Judith Rosen: Frauen im frühen Christentum. Ihre Konversion - ihre Mission, Verlag Herder, Freiburg i.B. 2026
Inhalt
Frauen spielten bei der Ausbreitung des frühen Christentums von einer kleinen Jerusalemer Gemeinde zur Weltreligion eine entscheidende Rolle. Zu diesem Schluss kommt die Historikerin Judith Rosen der vorliegenden wissenschaftlichen Untersuchung. Dabei nahmen Frauen oft Gefahren in Kauf, da ihre Anhängerschaft jenseits von Vielgötterglauben und Judentum sie zu gesellschaftlichen Außenseiterinnen machte. Rosen analysiert mit Hilfe antiker Quellen und mittelalterlichen Überlieferungen kenntnisreich die Motive der Konversion sowie die Rollen der Frauen in der frühchristlichen Mission. Hierbei arbeitet sie unterschiedliche Rollen als Prophetinnen, Patroninnen, Diakoninnen und Märtyrerinnen heraus. Auch für die Gleichstellung mit männlichen Aposteln findet die Bonner Historikerin Hinweise.
Aufbau
In insgesamt 10 Kapiteln werden nach einer Analyse der Rolle der Frauen in der katholischen Kirche die historischen Gegebenheiten vom 1. bis 4. Jahrhundert dargestellt. Es folgen Abschnitte zur „Bekehrungsmotivation“, „weiblichen Missionsstrategien“ und ein Kapitel über „Märtyrerinnen“. Im letzten textlichen Abschnitt wird der Weg Theklas von Ikonium, als Beispiel des Handelns von Apostelinnen und Märtyrerrinnen exemplarisch nachgezeichnet. Wie es sich für eine wissenschaftliche Abhandlung gehört, schließt das Buch mit einem umfangreichen Anhang, der neben einem Quellen- und Literaturverzeichnis auch eine hilfreiche Zeittafel sowie ein Register enthält.
Fazit
Das Buch wird vor allem für diejenigen Leserinnen und Leser ein Gewinn sein, die intensiv in die Geschichte der Frauen sowie die Entwicklung des frühen Christentums in den ersten vier Jahrhundert einsteigen möchten. Hilfreich ist dabei ein Grundwissen zur römischen Kaiserzeit sowie der geographischen Gegebenheiten.

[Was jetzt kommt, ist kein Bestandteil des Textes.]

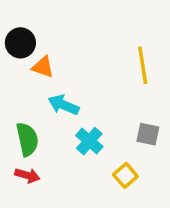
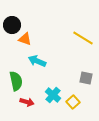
yellow line: (143, 65) -> (83, 38), turned -50
cyan cross: (89, 141) -> (53, 95), moved
red arrow: (27, 175) -> (27, 102), moved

Da das Werk vollständig auf Abbildungen verzichtet ist gerade Letzteres sinnvoll. Andererseits lädt der umfangreiche wissenschaftliche Anmerkungsapparat dazu ein, mit Hilfe weiterer Primär- bzw. Sekundärliteratur noch weiter in Teilaspekte des Themas einzutauchen bzw. sich selbst eine Meinung zu bilden. Damit wird der Text dem wissenschaftlichen Anspruch eines Diskurses gerecht. „Leichte Kost“ sollte jedoch nicht erwartet werden. Dies gibt einerseits das Thema aufgrund der vielen individuellen Leidensgeschichten, andererseits durch die wissenschaftliche Schreibweise mit vielen altsprachlichen Zitaten (i.d.R. mit Übersetzung) nicht her. Jedoch lohnen die teilweise überraschenden Ergebnisse zu den wegweisenden (missionarischen) Tätigkeiten der frühen Christinnen in jedem Fall die Auseinandersetzung mit dem Buch.